# S04: Extracting Patch Features

Here we utilize a image feature extractor to extract deep features from all the patches that we have obtained from the step `S03`. The image feature extractor used in this step is [`CONCH`](https://github.com/mahmoodlab/CONCH), a vision-language model pretrained on pathology images. 

We adopt [our enhanced CLAM](./tools/CLAM) to introduce how to extract patch features.

## 1. Some Notes

### 1.1 Overall Procedure

In this step, for each slide, its patch coordinates, which are stored in a `h5` file (see `ROOT_DIR_FOR_DATA_SAVING/tiles-20x-s256/patches/` in your server), would be loaded and then used to locate certain patch regions in this slide image (at the magnification you specified in the step `S03`). 

Meanwhile, the source file of the slide will also be loaded for reading patch regions. At the end, all patch features of the slide will be saved in a `pt` file. 

### 1.2 Extracting Patch Features at a Unified Magnification

Recalling the previous step (S03), we patch all WSIs at a unified magnification by specifying `--patch_magnification 20` and `--patch_size 256`. 

So, when the WSIs have **different highest magnifications** (`20x` or `40x`, often seen in `TCGA`), different patch sizes (e.g. `256 x 256` or `512 x 512`) could be produced. Therefore, we need to specifiy `target_patch_size` as `256` to **resize patches** to the same size for feature extraction.

By doing the above, we actually read `256 x 256` patches at `20x` and extract features from the patches with the same size. 

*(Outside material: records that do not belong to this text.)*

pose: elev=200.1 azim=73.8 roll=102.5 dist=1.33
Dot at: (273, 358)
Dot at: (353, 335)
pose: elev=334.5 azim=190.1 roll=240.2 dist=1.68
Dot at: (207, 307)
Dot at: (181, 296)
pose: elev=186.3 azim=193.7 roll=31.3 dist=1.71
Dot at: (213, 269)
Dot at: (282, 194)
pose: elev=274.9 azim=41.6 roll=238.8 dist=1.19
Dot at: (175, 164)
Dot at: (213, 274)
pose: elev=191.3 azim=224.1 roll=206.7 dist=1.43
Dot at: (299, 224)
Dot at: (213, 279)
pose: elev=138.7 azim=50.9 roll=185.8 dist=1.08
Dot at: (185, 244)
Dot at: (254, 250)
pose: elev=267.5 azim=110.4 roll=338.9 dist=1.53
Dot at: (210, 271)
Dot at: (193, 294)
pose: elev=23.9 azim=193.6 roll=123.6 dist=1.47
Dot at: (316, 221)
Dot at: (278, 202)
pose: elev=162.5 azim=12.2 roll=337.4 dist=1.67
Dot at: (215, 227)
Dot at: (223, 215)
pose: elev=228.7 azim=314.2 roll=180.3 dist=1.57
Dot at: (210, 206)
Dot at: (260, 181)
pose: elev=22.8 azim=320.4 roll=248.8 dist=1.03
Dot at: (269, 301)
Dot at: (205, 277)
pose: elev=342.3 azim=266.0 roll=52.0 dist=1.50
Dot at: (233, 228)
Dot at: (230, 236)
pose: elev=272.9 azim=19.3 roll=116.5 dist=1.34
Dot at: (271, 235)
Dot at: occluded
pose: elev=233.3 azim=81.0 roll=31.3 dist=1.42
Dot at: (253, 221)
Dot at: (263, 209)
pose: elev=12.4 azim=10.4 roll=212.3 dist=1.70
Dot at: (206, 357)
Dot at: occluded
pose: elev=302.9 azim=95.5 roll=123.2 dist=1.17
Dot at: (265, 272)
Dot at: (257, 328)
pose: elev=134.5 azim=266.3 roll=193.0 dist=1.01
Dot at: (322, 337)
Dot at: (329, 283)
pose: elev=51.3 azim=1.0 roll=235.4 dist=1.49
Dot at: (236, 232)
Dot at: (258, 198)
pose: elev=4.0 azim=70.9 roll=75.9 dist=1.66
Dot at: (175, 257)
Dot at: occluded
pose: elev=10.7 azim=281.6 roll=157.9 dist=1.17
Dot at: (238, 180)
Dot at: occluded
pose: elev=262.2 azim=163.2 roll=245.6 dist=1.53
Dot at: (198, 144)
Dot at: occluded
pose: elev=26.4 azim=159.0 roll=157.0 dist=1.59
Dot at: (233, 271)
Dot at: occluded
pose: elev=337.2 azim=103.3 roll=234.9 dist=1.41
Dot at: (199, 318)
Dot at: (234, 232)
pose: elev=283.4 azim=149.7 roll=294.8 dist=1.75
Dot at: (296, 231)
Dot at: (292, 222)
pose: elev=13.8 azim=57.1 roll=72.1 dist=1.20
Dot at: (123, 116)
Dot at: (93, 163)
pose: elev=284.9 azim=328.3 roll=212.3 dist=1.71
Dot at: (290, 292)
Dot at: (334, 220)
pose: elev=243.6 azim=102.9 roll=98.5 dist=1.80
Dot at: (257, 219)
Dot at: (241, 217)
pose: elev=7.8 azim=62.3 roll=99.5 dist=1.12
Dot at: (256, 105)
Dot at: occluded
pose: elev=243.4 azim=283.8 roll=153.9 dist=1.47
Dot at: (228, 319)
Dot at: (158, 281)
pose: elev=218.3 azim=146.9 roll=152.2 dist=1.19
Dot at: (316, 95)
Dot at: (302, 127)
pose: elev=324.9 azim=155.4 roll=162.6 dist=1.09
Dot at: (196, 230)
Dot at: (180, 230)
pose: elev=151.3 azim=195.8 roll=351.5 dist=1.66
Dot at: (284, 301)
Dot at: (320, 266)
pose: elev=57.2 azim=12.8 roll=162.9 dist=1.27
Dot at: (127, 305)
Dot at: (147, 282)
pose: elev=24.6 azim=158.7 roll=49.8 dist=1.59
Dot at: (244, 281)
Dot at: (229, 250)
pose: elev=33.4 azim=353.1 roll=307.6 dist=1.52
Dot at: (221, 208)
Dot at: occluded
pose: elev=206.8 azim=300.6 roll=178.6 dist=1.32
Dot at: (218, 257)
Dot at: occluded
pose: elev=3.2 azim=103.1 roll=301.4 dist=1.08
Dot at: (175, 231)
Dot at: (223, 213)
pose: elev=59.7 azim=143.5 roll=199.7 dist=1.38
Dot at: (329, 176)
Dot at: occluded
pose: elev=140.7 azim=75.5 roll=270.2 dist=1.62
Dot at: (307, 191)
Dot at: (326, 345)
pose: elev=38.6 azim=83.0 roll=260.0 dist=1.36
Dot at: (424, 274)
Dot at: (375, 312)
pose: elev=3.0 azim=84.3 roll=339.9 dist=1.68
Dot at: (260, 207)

## 2. Running feature extraction

In this step, we have improved CLAM specifically in terms of 
- more alternative architectures (including 6+ pretrained SOTA model) for patch feature extracting, where 
  - `CONCH` / `UNI` is recommended; refer to their scripts in [tools/scripts](https://github.com/liupei101/Pipeline-Processing-TCGA-Slides-for-MIL/tree/main/tools/scripts)
  - `CTransPath` and `PLIP` are good alternatives (both are free for use), when you cannot use CONCH due to limited access rights
  - `CTransPath` and `PLIP` scripts are provided in [tools/scripts](https://github.com/liupei101/Pipeline-Processing-TCGA-Slides-for-MIL/tree/main/tools/scripts)
  - The `truncated ResNet50` and `ResNet18 w/ SimCL` are **NOT** recommended

### 2.1 Running Scripts

A detailed bash script (placed at `./tools/scripts/S04-Extracting-Feats.sh`), with `CONCH` as the patch feature extractor, is as follows:

```bash
#!/bin/bash
set -e

# Sample patches of SIZE x SIZE at MAG (as used in S03)
MAG=20
SIZE=256

# Path where CLAM is installed
DIR_REPO=../CLAM

# Root path to pathology images 
DIR_RAW_DATA=/NAS02/RawData/tcga_rcc
DIR_EXP_DATA=/NAS02/ExpData/tcga_rcc

# Sub-directory to the patch coordinates generated from S03
SUBDIR_READ=tiles-${MAG}x-s${SIZE}

# Arch to be used for patch feature extraction (CONCH is strongly recommended)
ARCH=CONCH

# Model path
# You need to first apply for its access rights via https://huggingface.co/MahmoodLab/CONCH
# and then download a model file named `pytorch_model.bin`.
MODEL_CKPT=/path/to/conch/pytorch_model.bin

# Sub-directory to the patch features 
SUBDIR_SAVE=${SUBDIR_READ}/feats-${ARCH}

cd ${DIR_REPO}

echo "running for extracting features from all tiles"
CUDA_VISIBLE_DEVICES=0 python3 extract_features_fp.py \
    --arch ${ARCH} \
    --ckpt_path ${MODEL_CKPT} \
    --data_h5_dir ${DIR_EXP_DATA}/${SUBDIR_READ} \
    --data_slide_dir ${DIR_RAW_DATA} \
    --csv_path ${DIR_EXP_DATA}/${SUBDIR_READ}/process_list_autogen.csv \
    --feat_dir ${DIR_EXP_DATA}/${SUBDIR_SAVE} \
    --target_patch_size ${SIZE} \
    --batch_size 128 \
    --slide_ext .svs \
    --slide_in_child_dir \
    --proj_to_contrast N

```

You could run this script using the following command:
```bash
nohup ./S04-Extracting-Feats.sh > S04-Extract-Feats.log 2>&1 &
```

Full running logs could be found in `./tools/scripts/S04-Extract-Feats.log`. 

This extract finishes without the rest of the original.